Tell-a-friend stellt Werbung des Unternehmers dar

Der BGH hat in seiner Entscheidung vom 13.09.2013, Az. I ZR 208/12 bestätigt, was wir unseren Mandanten schon lange raten: Finger weg von der Tell-a-friend Funktion.

Viele Unternehmen benutzen die so genannte Tell-a-Friend Funktion, um neue Nutzer und Interessenten auf seine eigene Seite zu locken. Im Rahmen dieser Funktion schicken Nutzer in ihrem Namen Einladungen an Freunde und Bekannte über die Webseite des Unternehmens.

Da die Einladung auf Veranlassung eines Nutzers verschickt werden, wurde vielfach argumentiert, dass diese Werbung dem Unternehmen nicht zugerechnet werden kann, so dass dieses auch nicht wegen unerwünschter Werbung auf Unterlassung in Anspruch genommen werden kann.

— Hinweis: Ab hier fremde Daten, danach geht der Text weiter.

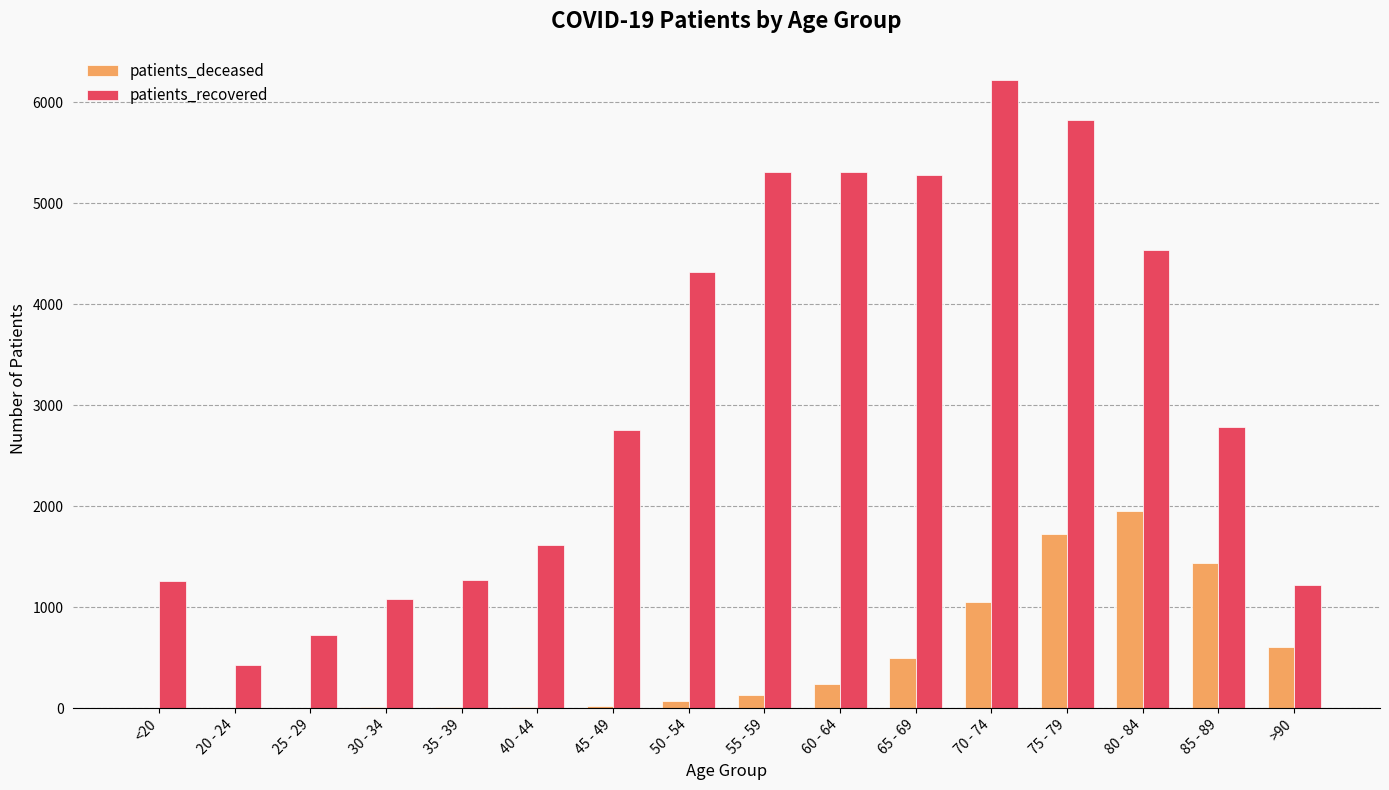

Which series changed the most between 40 - 44 and 70 - 74?

patients_recovered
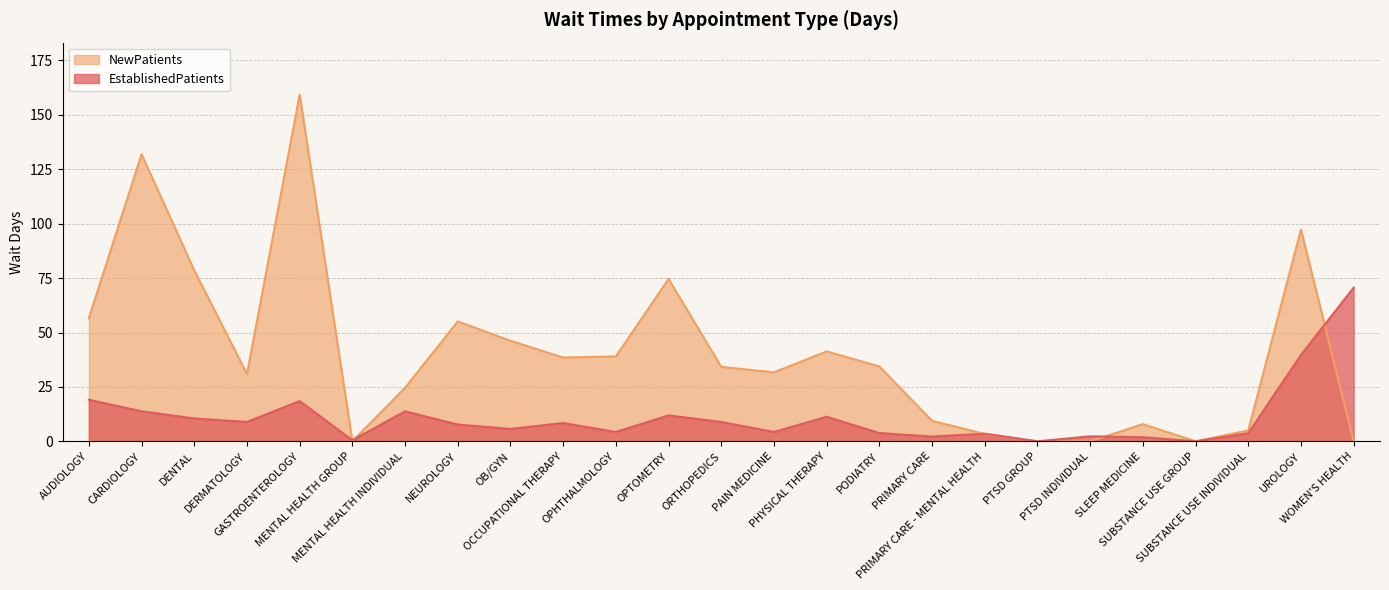

What is the sum of all EstablishedPatients values?

275.3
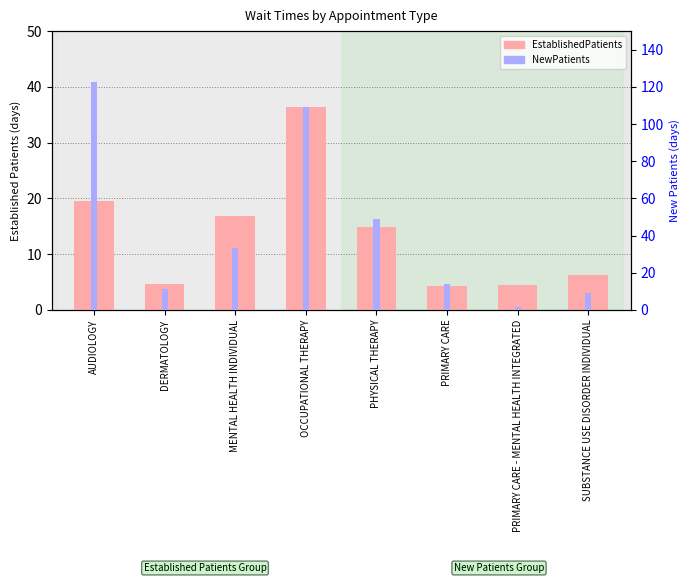

How many values in the EstablishedPatients series are below 14?

4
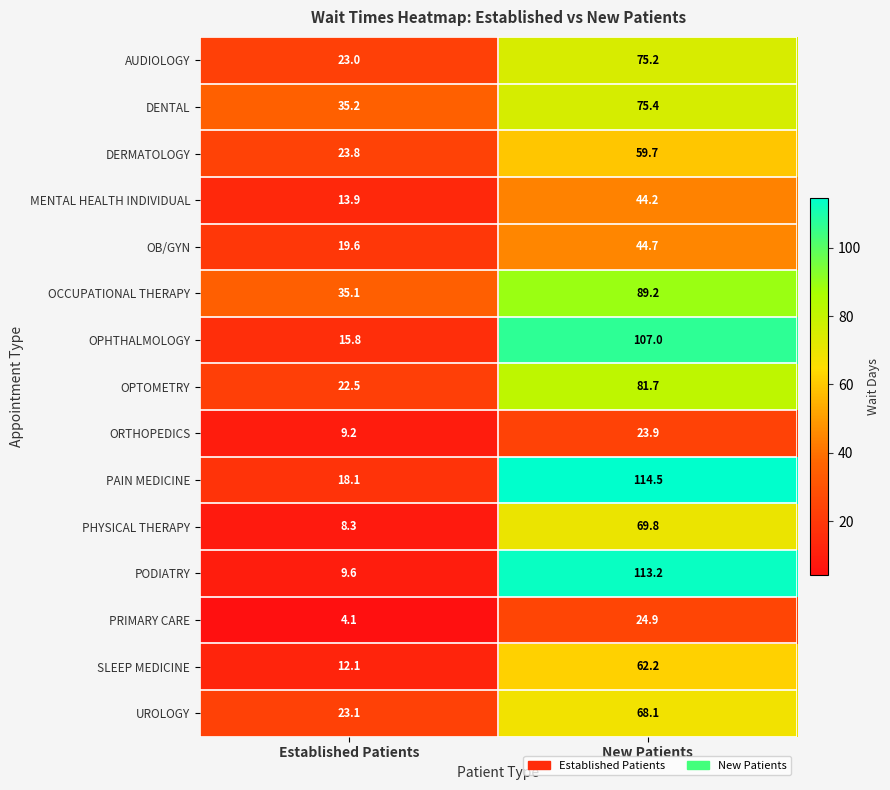

Which series changed the most between Established Patients and New Patients?

PODIATRY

Klar ist aber doch, dass der Unternehmer diese Funktion doch nur deswegen zur Verfügung stellt, um somit Werbung für sein Unternehmen betreiben zu können. Daher ist es nur konsequent, dass der BGH den Unternehmer hier in der Pflicht sieht.

Wird also unberechtigt Werbung an Dritte verschickt, so haftet der Unternehmer hierfür. Da der Unternehmer aber keinerlei Kontrollmöglichkeit hat, an wen Nutzer über diese Funktion Werbung verschicken, ist eine Abmahnung wohl nur eine Frage der Zeit.

Daher unser dringender Rat: KEINE TELL-A-FRIEND Funktion nutzen!